SELECTED EXCERPT:
+++++
What has been your most technically difficult climb?

Tricky question because the grade of a climb and its difficulty are often not correlated. Peak 11,300 in the Alaska Range was my most difficult climb by the numbers, but I always felt very safe. On the other hand, the West Face of Huayna Potosi in Bolivia (IV 3,500 feet, 70 degree snow and ice, 19,975 ft.) is a climb that any person on any beginning alpine course I’ve taught could get through, but only if you brought them up every section and gave them a belay. Unfortunately, there really isn’t time to climb with a rope, and there is no stopping if you were to slip. Mentally that route was pretty out there, though it is a fairly standard route for the region.


What is your biggest strength as a climber? Biggest weakness?
My biggest strength is my fitness and ability to sit out cold nights without enough clothes. My biggest weakness is not climbing enough. The only way to get better is mileage on your chosen medium in life. I recently tore my ACL and that will slow me down for a couple of months. The mental and physical aspects of tearing my ACL and then rehab are far more difficult than any climb I’ve ever done. I have a whole new respect for people who have overcome injuries or personal setbacks of any kind.


A Guide on Guiding

Is there anything you know now that you’d wish you’d known when you were just beginning to climb?

I wish I’d spent more time dirtbagging to have that feeling of freedom of climbing for myself. With guiding, you have to have a resume to get a job, then a better resume to get another, etc. So there is always this need to improve or at least maintain which sometimes taints my original feeling of freedom.
+++++
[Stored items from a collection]
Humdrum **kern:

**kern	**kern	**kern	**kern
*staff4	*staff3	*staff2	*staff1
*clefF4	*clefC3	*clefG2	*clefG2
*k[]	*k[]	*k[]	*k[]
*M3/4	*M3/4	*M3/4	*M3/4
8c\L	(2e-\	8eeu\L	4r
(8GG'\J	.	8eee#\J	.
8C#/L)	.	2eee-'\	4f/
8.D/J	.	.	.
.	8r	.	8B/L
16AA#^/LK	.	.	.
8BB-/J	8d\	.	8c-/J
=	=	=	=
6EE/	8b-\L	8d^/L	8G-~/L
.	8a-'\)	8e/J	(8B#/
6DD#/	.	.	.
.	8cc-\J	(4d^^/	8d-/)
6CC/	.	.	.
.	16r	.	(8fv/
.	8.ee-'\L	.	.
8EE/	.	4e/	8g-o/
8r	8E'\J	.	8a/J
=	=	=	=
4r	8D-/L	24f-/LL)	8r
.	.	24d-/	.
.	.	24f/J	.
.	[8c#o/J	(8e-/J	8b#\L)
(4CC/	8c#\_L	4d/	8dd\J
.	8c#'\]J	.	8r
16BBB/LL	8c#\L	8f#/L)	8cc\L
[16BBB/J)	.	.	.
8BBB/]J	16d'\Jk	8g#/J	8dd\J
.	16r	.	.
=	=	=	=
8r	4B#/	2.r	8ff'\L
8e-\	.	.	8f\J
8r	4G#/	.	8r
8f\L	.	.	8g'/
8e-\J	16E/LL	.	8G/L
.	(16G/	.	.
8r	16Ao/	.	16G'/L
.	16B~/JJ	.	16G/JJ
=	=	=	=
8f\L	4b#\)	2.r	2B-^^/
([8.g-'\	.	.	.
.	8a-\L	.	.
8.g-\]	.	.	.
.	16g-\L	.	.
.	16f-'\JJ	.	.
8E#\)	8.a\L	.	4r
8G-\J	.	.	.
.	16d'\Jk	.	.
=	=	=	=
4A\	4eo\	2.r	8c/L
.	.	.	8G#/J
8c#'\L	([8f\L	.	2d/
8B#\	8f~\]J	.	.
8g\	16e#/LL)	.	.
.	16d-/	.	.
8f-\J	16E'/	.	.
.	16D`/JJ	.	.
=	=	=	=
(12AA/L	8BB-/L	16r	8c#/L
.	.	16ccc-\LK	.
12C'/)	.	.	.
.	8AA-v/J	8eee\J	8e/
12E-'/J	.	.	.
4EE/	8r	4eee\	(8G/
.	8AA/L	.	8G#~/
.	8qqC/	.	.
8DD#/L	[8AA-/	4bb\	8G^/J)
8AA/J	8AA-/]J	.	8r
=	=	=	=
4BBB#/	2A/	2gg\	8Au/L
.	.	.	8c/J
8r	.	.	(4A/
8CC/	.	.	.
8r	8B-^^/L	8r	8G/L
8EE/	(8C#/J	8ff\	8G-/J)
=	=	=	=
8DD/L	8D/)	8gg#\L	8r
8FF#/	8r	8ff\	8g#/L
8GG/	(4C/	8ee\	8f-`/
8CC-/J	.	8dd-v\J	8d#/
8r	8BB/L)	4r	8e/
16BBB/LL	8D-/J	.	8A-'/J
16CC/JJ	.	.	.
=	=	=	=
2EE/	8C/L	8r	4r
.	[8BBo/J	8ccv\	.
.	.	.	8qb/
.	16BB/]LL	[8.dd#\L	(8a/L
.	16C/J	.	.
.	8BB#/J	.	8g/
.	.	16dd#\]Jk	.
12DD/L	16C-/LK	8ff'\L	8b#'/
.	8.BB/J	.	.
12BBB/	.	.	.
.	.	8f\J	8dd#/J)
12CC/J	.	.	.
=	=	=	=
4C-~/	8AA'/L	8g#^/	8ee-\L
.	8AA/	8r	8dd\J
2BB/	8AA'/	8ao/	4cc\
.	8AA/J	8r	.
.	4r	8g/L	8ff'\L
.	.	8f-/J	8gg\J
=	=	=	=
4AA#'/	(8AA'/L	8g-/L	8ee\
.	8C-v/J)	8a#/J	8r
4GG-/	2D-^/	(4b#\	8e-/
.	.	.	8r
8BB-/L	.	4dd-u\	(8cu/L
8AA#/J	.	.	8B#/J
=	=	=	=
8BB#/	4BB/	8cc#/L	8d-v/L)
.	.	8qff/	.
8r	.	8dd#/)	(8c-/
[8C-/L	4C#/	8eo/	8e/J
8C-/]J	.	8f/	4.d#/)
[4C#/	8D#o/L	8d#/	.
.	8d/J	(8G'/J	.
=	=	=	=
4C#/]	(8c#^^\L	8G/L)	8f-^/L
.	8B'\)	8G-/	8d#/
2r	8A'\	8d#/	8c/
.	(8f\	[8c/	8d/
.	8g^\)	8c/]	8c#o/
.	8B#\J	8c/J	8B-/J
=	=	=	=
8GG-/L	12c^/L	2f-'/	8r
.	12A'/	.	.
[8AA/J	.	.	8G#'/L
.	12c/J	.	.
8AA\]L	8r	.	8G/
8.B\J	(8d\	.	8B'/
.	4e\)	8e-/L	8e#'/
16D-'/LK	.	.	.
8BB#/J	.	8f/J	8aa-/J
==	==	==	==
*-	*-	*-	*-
+++++
YOUR TASKS:
(1) Answer these from the climbing interview:
(a) What angle of snow and ice is given for the West Face of Huayna Potosi?
(b) What injury did the speaker recently have?
(c) What does the speaker wish they had spent more time doing?
(2) Duplicate the climbing interview from "What is your" to "of any kind.".
None of the items is needed to do this work.

ANSWERS GIVEN:
(1)
(a) 70 degrees.
(b) A torn ACL.
(c) Dirtbagging.

(2)
What is your biggest strength as a climber? Biggest weakness?
My biggest strength is my fitness and ability to sit out cold nights without enough clothes. My biggest weakness is not climbing enough. The only way to get better is mileage on your chosen medium in life. I recently tore my ACL and that will slow me down for a couple of months. The mental and physical aspects of tearing my ACL and then rehab are far more difficult than any climb I’ve ever done. I have a whole new respect for people who have overcome injuries or personal setbacks of any kind.